Hoffman, who owns 95% of the business (Wafle was bought out last year), said she had been looking for a buyer for a while.
“I have been talking about doing other projects and I would like to not be tied down to this space,” she said Monday. She said 2014 was a “pretty great year,” and it felt like the right time to move on. She will likely stay on board for a transitional period before leaving for good. The Local 123 staff have, she said, been “welcomed into the Highwire family,” and no-one is expected to lose their jobs.
Avella at Highwire said they had been looking for a second location and were flattered when Hoffman approached them just after the new year. He said he loves the sense of community that Local 123 has created, as well as the space itself, and the café’s well curated choices of coffee and food.
“We have admired what she has built and are excited to be picking up the baton from her,” he said.
Highwire currently runs one retail operation out of Market Hall in Rockridge and roasts its coffee in Emeryville. It also has a significant tea business. Recently it launched Howling Wolf, a cold nitro-brewed coffee which it plans to offer on tap at the Local 123 location. Avella said they are also working on developing tea on tap.
Plans for the San Pablo Avenue café include opening for longer hours and offering small plates and drinks in the evenings. The café has a beer and wine license and has held pop-up dinners and many other events there over the years, such as workshops and art openings. It has even hosted weddings of people who met at the café, Hoffman said.
“We have a wonderful community here and a different wonderful community around Flowerland,” she said. “That to me is everything — it’s really about people.”
Local 123 has been roasting its own coffee for the past year, but Hoffman put in her last order for beans this week as the café will start serving Highwire on Sunday.
Avella said the transition will be gradual, with new signage with the Highwire name coming in when it’s ready.
“We don’t need to close and change everything,” he said. He added that he’s been really impressed with how the Local staff have taken the news. Hoffman made an announcement at a barista latte-art throw-down held at the San Pablo Avenue space on Friday. A notice about the deal has been posted on the coffee shop’s window.
Highwire’s three founders met while working at Peet’s. Four years ago they bought Peaberry’s, which operated at the Market Hall location, and launched Highwire there six months later.
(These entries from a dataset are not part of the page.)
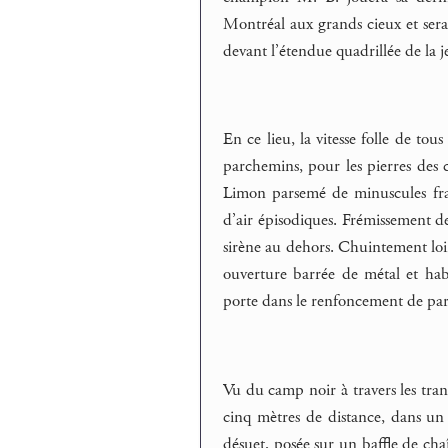
Montréal aux grands cieux et seras
devant l’étendue quadrillée de la je
En ce lieu, la vitesse folle de to
parchemins, pour les pierres des 
Limon parsemé de minuscules fragm
d’air épisodiques. Frémissement d
sirène au dehors. Chuintement loin
ouverture barrée de métal et habi
porte dans le renfoncement de paro
Vu du camp noir à travers les tran
cinq mètres de distance, dans un
désuet, posée sur un baffle de chaî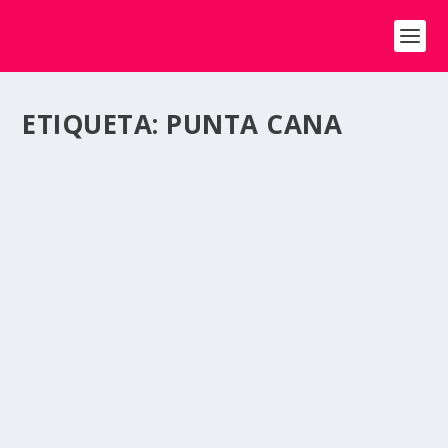
ETIQUETA:
PUNTA CANA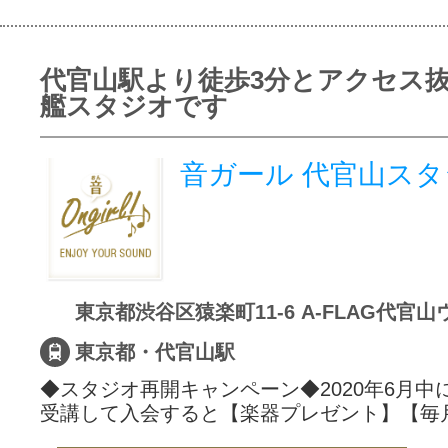
代官山駅より徒歩3分とアクセス
艦スタジオです
音ガール 代官山ス
東京都・代官山駅
◆スタジオ再開キャンペーン◆2020年6月中
受講して入会すると【楽器プレゼント】【毎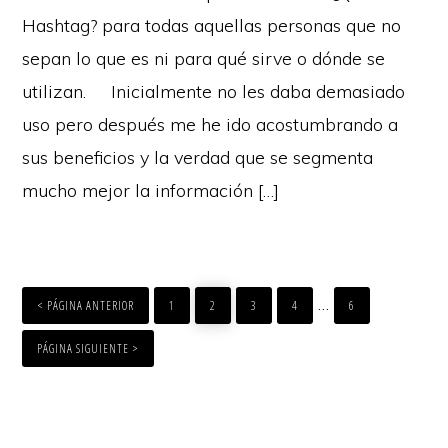
Hashtag? para todas aquellas personas que no
sepan lo que es ni para qué sirve o dónde se
utilizan. Inicialmente no les daba demasiado
uso pero después me he ido acostumbrando a
sus beneficios y la verdad que se segmenta
mucho mejor la información […]
PAGE
PAGE
PAGE
PAGE
PAGE
Interim
…
< PÁGINA ANTERIOR
1
2
3
4
6
pages
PÁGINA SIGUIENTE >
omitted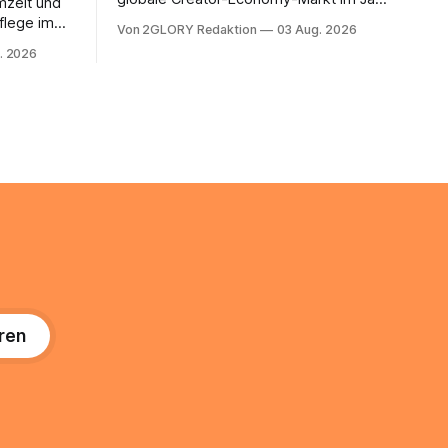
mzeit und
2026, und er wächst jährlich um mehr als
flege im
Von 2GLORY Redaktion
03 Aug. 2026
22 Prozent. Was lange als
. Abends
. 2026
Nischenphänomen galt, ist längst ein
s eine
ernstzunehmender Wirtschaftszweig.
r ist
Weltweit sind über 200 Millionen
agiert die
Menschen als Creator aktiv, allein in
Deutschland geht der Markt in
üsse: Sie
 zu
ren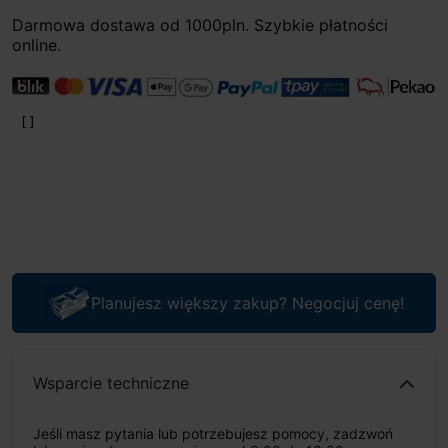
Darmowa dostawa od 1000pln. Szybkie płatności
online.
Planujesz większy zakup? Negocjuj cenę!
Wsparcie techniczne
Jeśli masz pytania lub potrzebujesz pomocy, zadzwoń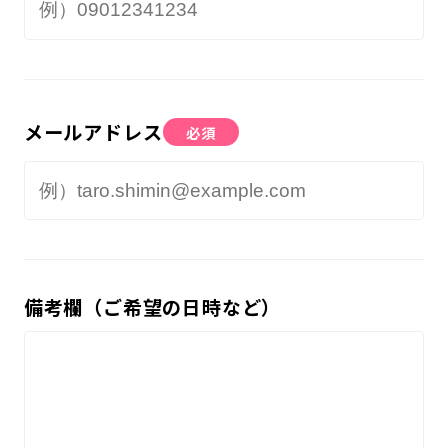
メールアドレス
必須
備考欄（ご希望の日時など）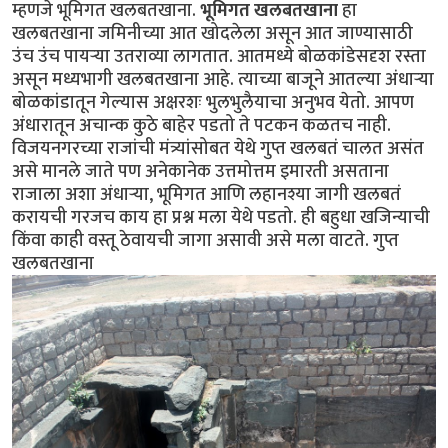
म्हणजे भूमिगत खलबतखाना.
भूमिगत खलबतखाना
हा
खलबतखाना जमिनीच्या आत खोदलेला असून आत जाण्यासाठी
उंच उंच पायर्‍या उतराव्या लागतात. आतमध्ये बोळकांडेसदृश रस्ता
असून मध्यभागी खलबतखाना आहे. त्याच्या बाजूने आतल्या अंधार्‍या
बोळकांडातून गेल्यास अक्षरशः भुलभुलैयाचा अनुभव येतो. आपण
अंधारातून अचान्क कुठे बाहेर पडतो ते पटकन कळतच नाही.
विजयनगरच्या राजांची मंत्र्यांसोबत येथे गुप्त खलबतं चालत असंत
असे मानले जाते पण अनेकानेक उत्तमोत्तम इमारती असताना
राजाला अशा अंधार्‍या, भूमिगत आणि लहानश्या जागी खलबतं
करायची गरजच काय हा प्रश्न मला येथे पडतो. ही बहुधा खजिन्याची
किंवा काही वस्तू ठेवायची जागा असावी असे मला वाटते. गुप्त
खलबतखाना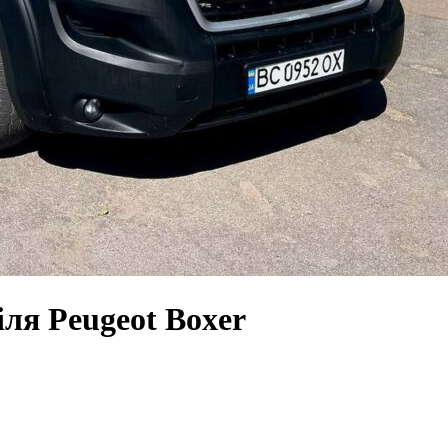
ля Peugeot Boxer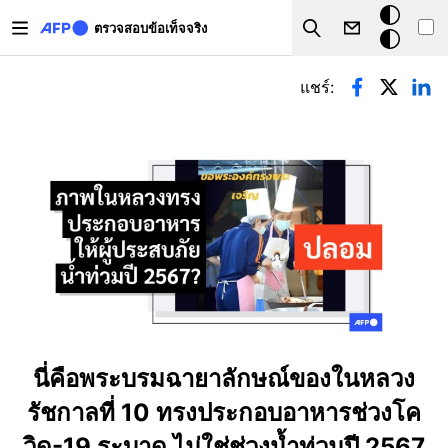
Skip to main content
โหมด
ตรวจสอบข้อเท็จจริง
Search
มืด
Primary tabs
แชร์:
นี่คือพระบรมฉายาลักษณ์ของในหลวง
รัชกาลที่ 10 ทรงประกอบอาหารช่วงโค
วิด-19 ระบาด ไม่ใช่ช่วงน้ำท่วมปี 2567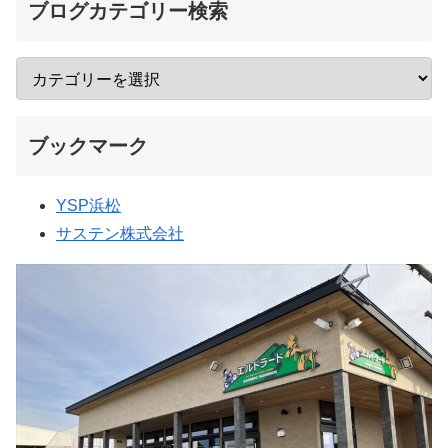
ブログカテゴリー検索
ブックマーク
YSP浜松
サステン株式会社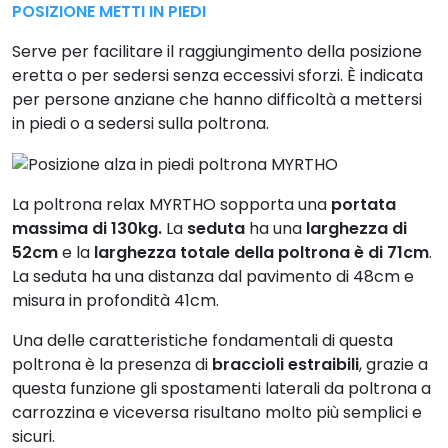
carrozzina e viceversa risultano molto più semplici e
sicuri.
Scheda tecnica
ECCELLENTE
Calcolato su 416 opinioni
Vedi tutte le recensioni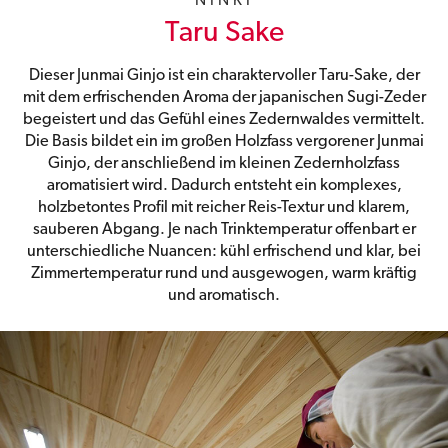
NINKI
Taru Sake
Dieser Junmai Ginjo ist ein charaktervoller Taru-Sake, der
mit dem erfrischenden Aroma der japanischen Sugi-Zeder
begeistert und das Gefühl eines Zedernwaldes vermittelt.
Die Basis bildet ein im großen Holzfass vergorener Junmai
Ginjo, der anschließend im kleinen Zedernholzfass
aromatisiert wird. Dadurch entsteht ein komplexes,
holzbetontes Profil mit reicher Reis-Textur und klarem,
sauberen Abgang. Je nach Trinktemperatur offenbart er
unterschiedliche Nuancen: kühl erfrischend und klar, bei
Zimmertemperatur rund und ausgewogen, warm kräftig
und aromatisch.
Their approach to coffee, Avella said, straddles Peet’s style of roasts with “strong body and girth,” and the preference of third-wave coffee makers, such as Four Barrel and Blue Bottle, who tend to focus on origin character and acidity. “We take from both schools and seek to achieve a balance,” Avella said.
Hoffman describes the Highwire founders as “coffee rock stars,” and said she is excited that they have the resources and know-how to take the business she founded forward.
“It’s the right fit,” she said.
[Editor’s note: Berkeleyside updated the headline after publication to clarify that the Flowerland nursery itself was not part of the business transaction.]